Maria Roosen calls herself “an artist with green fingers”—fittingly, her sculptures and installations feature imagery that references both plant and human organs, often in conjunction. Though her practice incorporates wool, wood, and sometimes watercolor, Roosen is best known for her ability to manipulate hand-blown glass. She creates a playful irony in the contrast between the material’s hardness and the fluidity and voluptuousness of the shapes she creates with it.

PETER MOVRIN

Wearable Sculpture
He designs with meticulous attention to detail and longing for newness. Leather and wool are still his favourite materials. To get the effect of surprise he juxtaposes these two traditional materials with others, perhaps not typically associated with the textile industry. An important part of his design process is treating natural and synthetic fabrics with various methods, using heat, chemicals or other techniques, thus combining innovation and tradition.

BOHYUN YOON

БОХЬЮН ЮН
윤보현
Transparent Business Suit

“There is much to support the view that it is clothes that wear us and not we them; they mold our hearts, our brains, our tongues to their liking.” -Virginia Woolf. Uniforms group people in simplified versions of our social strata and take away our identity and individuality.
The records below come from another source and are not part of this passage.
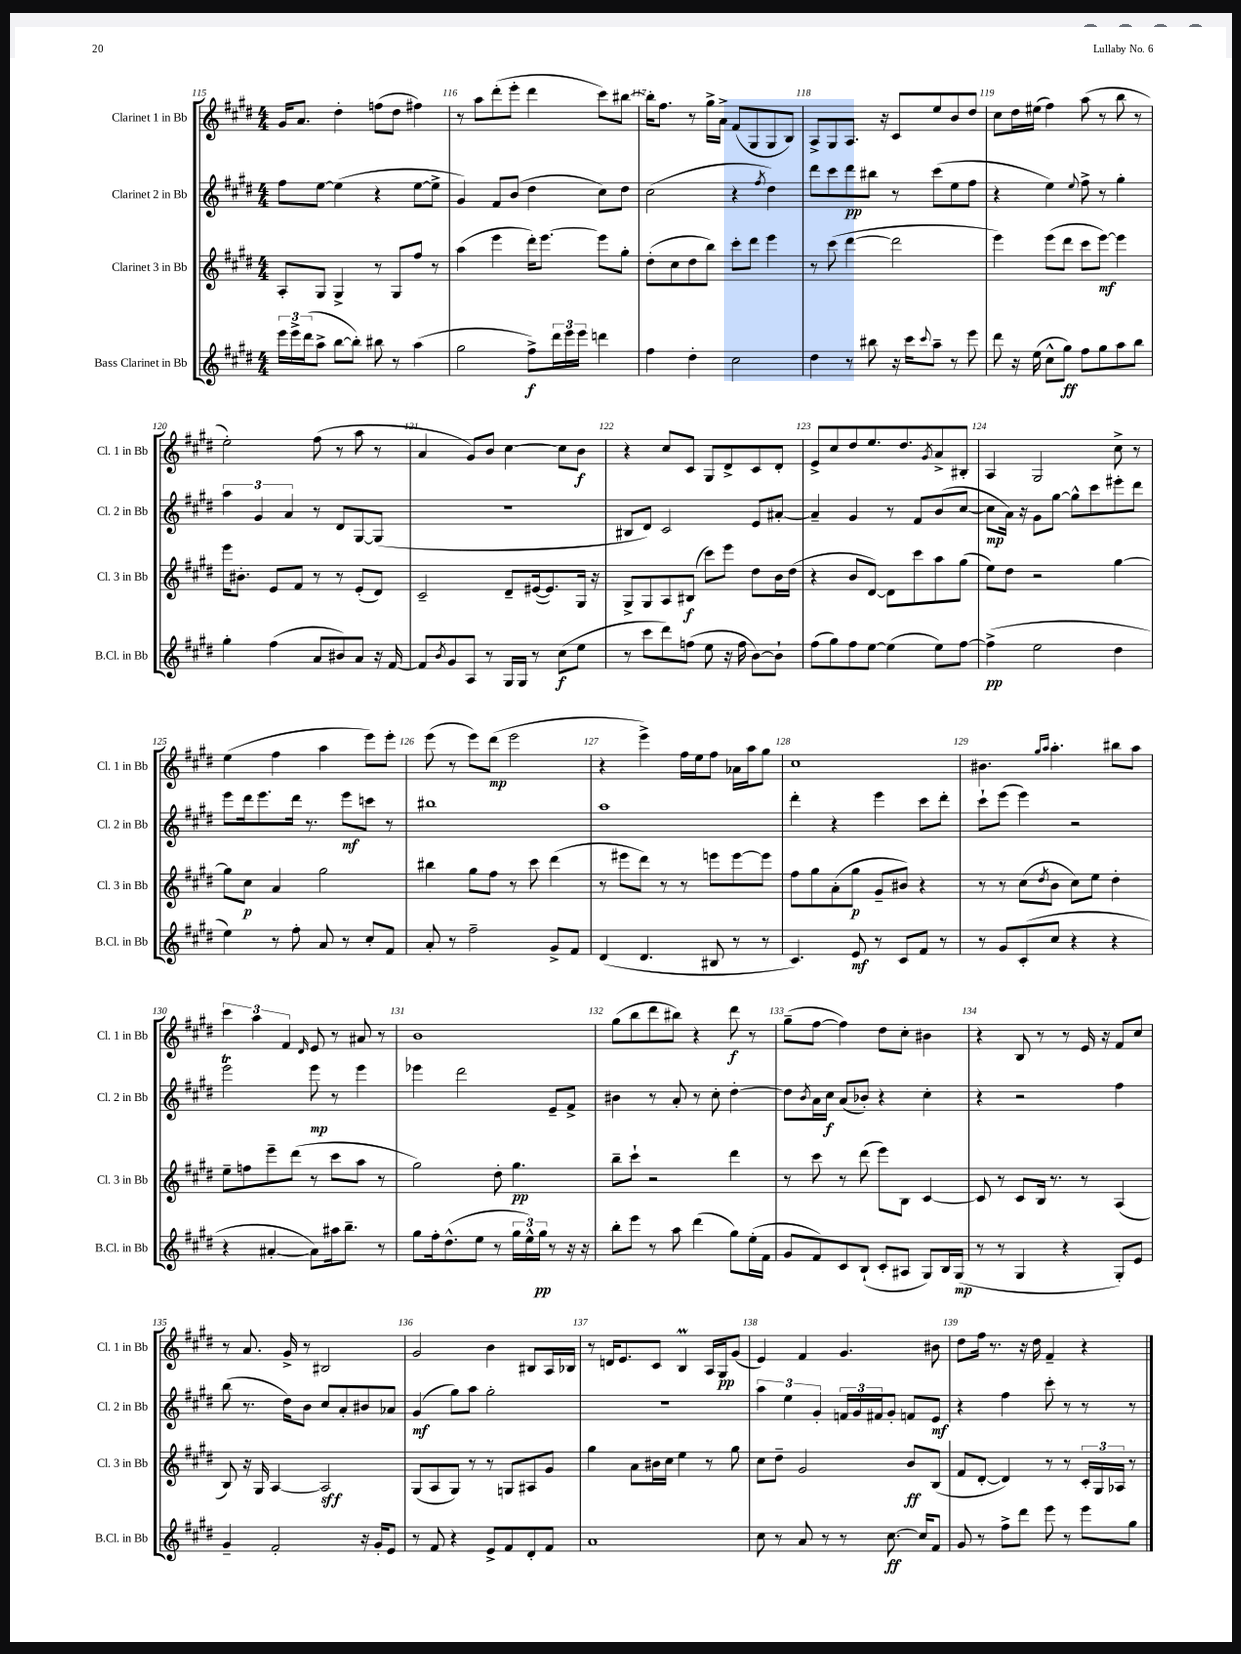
<<
\new StaffGroup <<
\new Staff = "s0" \with { instrumentName = "Clarinet 1 in Bb" shortInstrumentName = "Cl. 1 in Bb" } {
    \clef treble \key e \major \numericTimeSignature \time 4/4
    gis'16 a'8. dis''4-. f''8( dis''8 fis''4) |
    r8 a''8 dis'''8-.( e'''8-. dis'''4 cis'''8) bis''8~ |
    bis''16-. fis''8. r8 gis''16-> a'16-> fis'8( gis8 gis8 b8) |
    a8-> gis8 a8. r16 cis'8 e''8 b'8 dis''8 |
    cis''8 dis''16 eis''16( fis''4) a''8( r8 b''8 r8 |
    e''2-.) fis''8( r8 a''8 r8 |
    a'4 gis'8) b'8 cis''4~ cis''8 b'8\f |
    r4 cis''8 cis'8 gis8 dis'8-> cis'8 dis'8-. |
    e'8-> cis''8 dis''8 e''8. dis''8. \acciaccatura { gis'8 } a'8-> bis8-. |
    a4 gis2 cis''8-> r8 |
    e''4( fis''4 a''4 e'''8) e'''8-. |
    e'''8( r8 e'''8) dis'''8\mp( e'''2 |
    r4 e'''4->) fis''16 e''16 fis''8 aes'16 a''16 gis''8 |
    cis''1 |
    bis'4. \grace { gis''16 a''16 } a''4.-. bis''8 a''8 |
    \tuplet 3/2 { cis'''4 a''4 fis'4 } \grace { dis'16 } e'8 r8 ais'8 r8 |
    b'1 |
    gis''8( b''8 dis'''8 bis''8) r4 dis'''8\f r8 |
    gis''8--( fis''8~ fis''4) dis''8 cis''8-. bis'4 |
    r4 b8 r8 r8 e'16 r16 fis'8 cis''8 |
    r8 a'8. gis'16-> r8 bis2 |
    gis'2 b'4 bis8 a16 bes16 |
    r8 d'16 e'8. cis'8 b4\prall a16 gis16\pp gis'8( |
    e'4) fis'4 gis'4. bis'8 |
    dis''8 fis''16 r8. r16 dis''16 fis'4-- r4 \bar "|." |
}
\new Staff = "s1" \with { instrumentName = "Clarinet 2 in Bb" shortInstrumentName = "Cl. 2 in Bb" } {
    \clef treble \key e \major \numericTimeSignature \time 4/4
    fis''8 e''8~ e''4( r4 e''8~ e''8-> |
    gis'4) fis'8 b'8( dis''4 cis''8) dis''8 |
    cis''2( r4 \acciaccatura { fis''8 } dis''4) |
    dis'''8 cis'''8 dis'''8\pp bis''8 r8 cis'''8( e''8 fis''8 |
    r4 e''4) \appoggiatura { e''8 } fis''8-> r8 gis''4-. |
    \tuplet 3/2 { a''4 gis'4 a'4 } r8 dis'8 gis8~ gis8( |
    R1 |
    bis8 dis'8) cis'2 e'8 ais'8~-. |
    ais'4-- gis'4 r8 fis'8 b'8( cis''8~ |
    cis''8\mp a'16) r16 gis'8 gis''8~ gis''8-^ cis'''8 eis'''8-. dis'''8 |
    e'''8 dis'''16 e'''8. dis'''16 r8. e'''8\mf c'''8 r8 |
    bis''1 |
    a''1 |
    dis'''4-. r4 e'''4 cis'''8 dis'''8-. |
    cis'''8-! e'''8( e'''4) r2 |
    e'''2\trill e'''8\mp r8 e'''4 |
    ees'''4 dis'''2 e'8-- fis'8-> |
    bis'4 r8 a'8-. r8 cis''8-. dis''4~-. |
    dis''8 \acciaccatura { b'8 } a'16 cis''16\f a'8( bes'8-.) r4 cis''4-. |
    r4 r2 fis''4 |
    b''8( r8. dis''16) b'8 cis''8 a'8-. bis'8 aes'8 |
    gis'4\mf( gis''8) a''8 gis''2-. |
    R1 |
    \tuplet 3/2 { a''4 e''4 gis'4-. } \tuplet 3/2 { f'16 gis'16 fis'16 } gis'8-. f'8 e'8\mf |
    r4 fis''4 cis'''8-. r8 r8 r8 \bar "|." |
}
\new Staff = "s2" \with { instrumentName = "Clarinet 3 in Bb" shortInstrumentName = "Cl. 3 in Bb" } {
    \clef treble \key e \major \numericTimeSignature \time 4/4
    a8-. gis8 gis4-> r8 gis8 fis''8 r8 |
    a''4( e'''4 dis'''16-.) e'''8.~ e'''8 gis''8-. |
    dis''8-.( cis''8 dis''8 b''8) cis'''8-. dis'''8 e'''4 |
    r8 cis'''8( dis'''4~ dis'''2 |
    e'''4) e'''8( dis'''8 cis'''8 e'''8~\mf) e'''4 |
    e'''16 bis'8.-. e'8 fis'8 r8 r8 e'8-.( dis'8) |
    cis'2-- dis'8-- eis'16~( eis'8.) gis16 r16 |
    gis8-> gis8 a8 bis8\f( cis'''8) e'''8 dis''8 b'16 dis''16( |
    r4 b'8 dis'8~) dis'8 cis'''8 a''8 gis''8( |
    e''8) dis''8 r2 gis''4~ |
    gis''8 cis''8\p a'4 gis''2 |
    bis''4 gis''8 fis''8 r8 cis'''8 dis'''4( |
    r8 eis'''8 dis'''8) r8 r8 e'''8 e'''8~ e'''8 |
    fis''8 gis''8 a'8-.( gis''8\p gis'8-- bis'8) r4 |
    r8 r8 cis''8( \acciaccatura { dis''8 } b'8 cis''8) e''8 dis''4-. |
    e''8-- f''8 e'''8-- dis'''8( r8 cis'''8 a''8 r8 |
    gis''2) dis''8-. gis''4.\pp |
    b''8-- cis'''8-! r2 dis'''4 |
    r8 cis'''8 r8 dis'''8( e'''8) b8 cis'4~ |
    cis'8 r8 cis'8 b16 r8. r8 a4( |
    b8) r16 gis16 a4~ a2\sff |
    gis8( a8 gis8) r8 r8 g8 ais8 gis'8 |
    gis''4 a'8 bis'16 cis''16 e''4 r8 gis''8 |
    cis''8 dis''8-- gis'2 b'8\ff b8( |
    fis'8 dis'8~-. dis'4) r8 r8 \tuplet 3/2 { cis'16-. gis16 aes16 } r8 \bar "|." |
}
\new Staff = "s3" \with { instrumentName = "Bass Clarinet in Bb" shortInstrumentName = "B.Cl. in Bb" } {
    \clef treble \key e \major \numericTimeSignature \time 4/4
    \tuplet 3/2 { e'''16 e'''16-> dis'''16( } a''8-> b''8~ b''8-.) bis''8 r8 a''4( |
    gis''2 fis''8->\f) \tuplet 3/2 { dis'''16 e'''16 e'''16 } d'''4 |
    fis''4 dis''4-. cis''2 |
    dis''4 r8 bis''8 r16 cis'''16 \appoggiatura { cis'''8 } a''8-- r8 e'''8 |
    dis'''8 r16 e''16( cis''8-^ gis''8\ff) fis''8 gis''8 a''8 b''8 |
    gis''4-. fis''4( a'8 bis'8) a'8 r16 fis'16~ |
    fis'8 \acciaccatura { b'8 } gis'8 a8 r8 gis16 gis16 r8 cis''8\f( e''8 |
    r8 cis'''8 dis'''8) f''8( e''8 r16 f''16 b'8~) b'8-! |
    fis''8( gis''8) fis''8 e''8~ e''4( e''8) fis''8~ |
    fis''4->\pp( e''2 dis''4 |
    e''4) r8 fis''8-. a'8 r8 cis''8-. fis'8 |
    a'8-. r8 fis''2-- gis'8-> fis'8 |
    dis'4( dis'4. bis8 r8 r8 |
    cis'4.) e'8\mf r8 cis'8 fis'8 r8 |
    r8 gis'8 cis'8-.( cis''8 r4 r4 |
    r4 ais'4~-. ais'8) ais''16 b''8.-- r8 |
    gis''8 fis''16-. dis''8.-^( e''8 r8 \tuplet 3/2 { gis''16 e''16-^) gis''16\pp } r8 r16 r16 |
    b''8-. e'''8 r8 a''8 dis'''4( gis''8) e''16-.( fis'16 |
    gis'8 fis'8) cis'8 b8-!( cis'8-. ais8 gis8) b16 gis16\mp( |
    r8 r8 gis4 r4 gis8-.) e'8 |
    gis'4-- fis'2-. r16 gis'16-. e'8 |
    r8 fis'8 r4 e'8-> fis'8 dis'8-. fis'8 |
    a'1 |
    cis''8 r8 a'8 r8 r8 cis''8.~\ff cis''16 fis'8 |
    gis'8 r8 fis''8-> dis'''8 e'''8 r8 e'''8 gis''8 \bar "|." |
}
>>
>>
\layout { \context { \Score currentBarNumber = #115 \override BarNumber.break-visibility = ##(#f #t #t) barNumberVisibility = #all-bar-numbers-visible } }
In my transparent suit, I wanted to break the rigid impositions of the formal suit. Therefore, I juxtaposed the suit of a businessman and the naked body.

GROUP GELITIN

big pink bunny
Apparently, a controversial Viennese art group, Gelitin, has erected a giant pink rabbit on the side of an Italian mountainside where they plan for it to stay until 2025. According to Gelitin group member Wolfgang Gantner the bunny was “knitted by dozens of grannies out of pink wool” and is “supposed to make you feel small, like a daisy.” The artists added that they “want people to scale the rabbit’s sides and fall asleep on its stomach”. Apparently the intent of the project was to make climbers smile and provide them somewhere to lay back and relax. Gelatin members insist that the bunny is not just for walking around and that they are expecting hikers to climb its 20 foot sides and relax on its belly. Livestock are apparently urged to not eat the bunny as it is constructed out of straw-stuffed fabric.